Het demissionaire kabinet stelt voor om de toegang tot fiscale vrijstellingen bij bedrijfsoverdrachten aanzienlijk te beperken. Deze wijziging zou met name de optie op aandelen en winstbewijzen uitsluiten van de bestaande opvolgingsregelingen. Ondanks deze verstrakking blijft een recente verruiming voor verre familieleden met een klein aandeel in het bedrijf van kracht.
Controversiële wijzigingen en lobby van familiebedrijven
De bedrijfsopvolgingsregeling (BOR) en de doorschuifregelingen in de inkomstenbelasting (DSR) faciliteren onder bepaalde voorwaarden gedeeltelijke vrijstellingen bij het erven of schenken van een bedrijf. Het doel hiervan is om de verkoop van een bedrijf puur voor het voldoen aan belastingverplichtingen te voorkomen, dat schrijft het FD.
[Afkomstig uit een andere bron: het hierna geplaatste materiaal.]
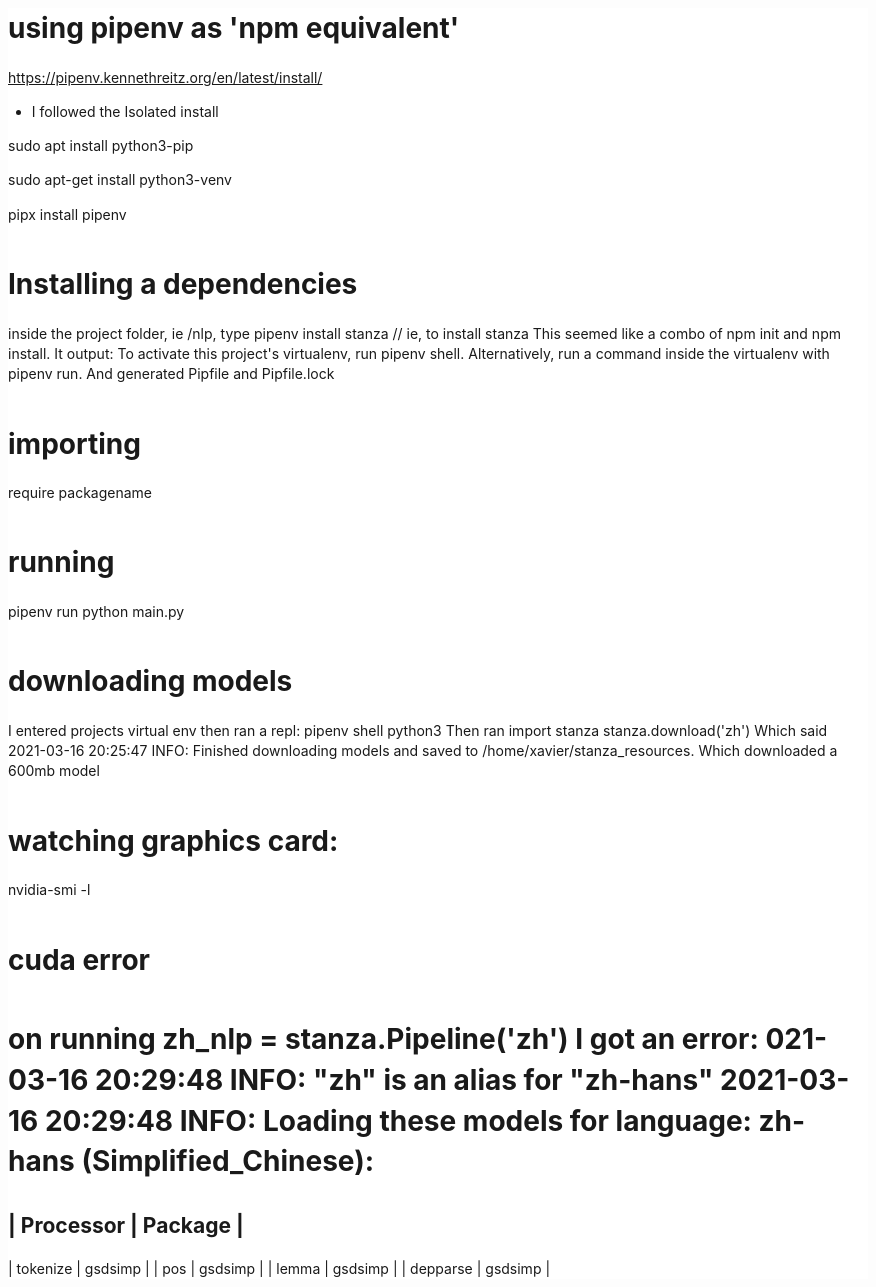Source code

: # using pipenv as 'npm equivalent'
https://pipenv.kennethreitz.org/en/latest/install/
 - I followed the Isolated install

sudo apt install python3-pip

sudo apt-get install python3-venv

pipx install pipenv

# Installing a dependencies
inside the project folder, ie /nlp, type 
pipenv install stanza // ie, to install stanza
This seemed like a combo of npm init and npm install.
It output:
	To activate this project's virtualenv, run pipenv shell.
	Alternatively, run a command inside the virtualenv with pipenv run.
And generated Pipfile and Pipfile.lock


# importing
require packagename

# running
pipenv run python main.py

# downloading models
I entered projects virtual env then ran a repl:
	pipenv shell
	python3
Then ran
	import stanza
	stanza.download('zh')
Which said
	2021-03-16 20:25:47 INFO: Finished downloading models and saved to /home/xavier/stanza_resources.
Which downloaded a 600mb model

# watching graphics card:

nvidia-smi -l


# cuda error
on running  zh_nlp = stanza.Pipeline('zh')
I got an error:
021-03-16 20:29:48 INFO: "zh" is an alias for "zh-hans"
2021-03-16 20:29:48 INFO: Loading these models for language: zh-hans (Simplified_Chinese):
=========================
| Processor | Package   |
-------------------------
| tokenize  | gsdsimp   |
| pos       | gsdsimp   |
| lemma     | gsdsimp   |
| depparse  | gsdsimp   |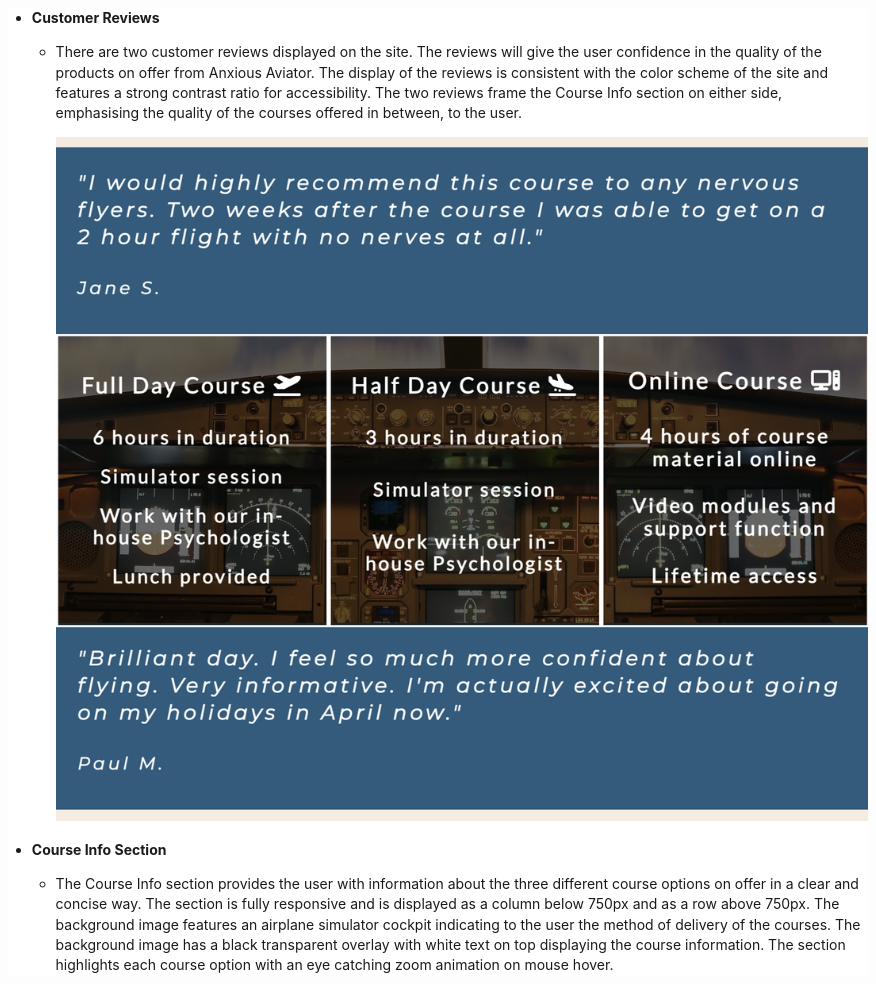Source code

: - **Customer Reviews**

    - There are two customer reviews displayed on the site. The reviews will give the user confidence in the quality of the products on offer from Anxious Aviator. The display of the reviews is consistent with the color scheme of the site and features a strong contrast ratio for accessibility. The two reviews frame the Course Info section on either side, emphasising the quality of the courses offered in between, to the user.

        ![screenshot](documentation/cust-review-screenshot.png)

- **Course Info Section**

    - The Course Info section provides the user with information about the three different course options on offer in a clear and concise way. The section is fully responsive and is displayed as a column below 750px and as a row above 750px. The background image features an airplane simulator cockpit indicating to the user the method of delivery of the courses. The background image has a black transparent overlay with white text on top displaying the course information. The section highlights each course option with an eye catching zoom animation on mouse hover.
Deze regelingen, voornamelijk gebruikt door familiebedrijven, zijn al langer onderwerp van debat. Staatssecretaris Marnix van Rij (Fiscaliteit, CDA) stelt nu voor om deze faciliteiten te beperken tot belastingplichtigen met ten minste 5% van de gewone aandelen. Een wijziging die volgt op een evaluatie uit het voorgaande jaar.
Deze voorstellen volgen op een succesvolle lobby van familiebedrijven, waaronder vertegenwoordigers van Bavaria en Van Oord, die vorig jaar leidde tot een versoepeling van de toegangsregels tot deze regelingen. Het amendement dat toen werd aangenomen, wordt door het huidige voorstel niet aangepast.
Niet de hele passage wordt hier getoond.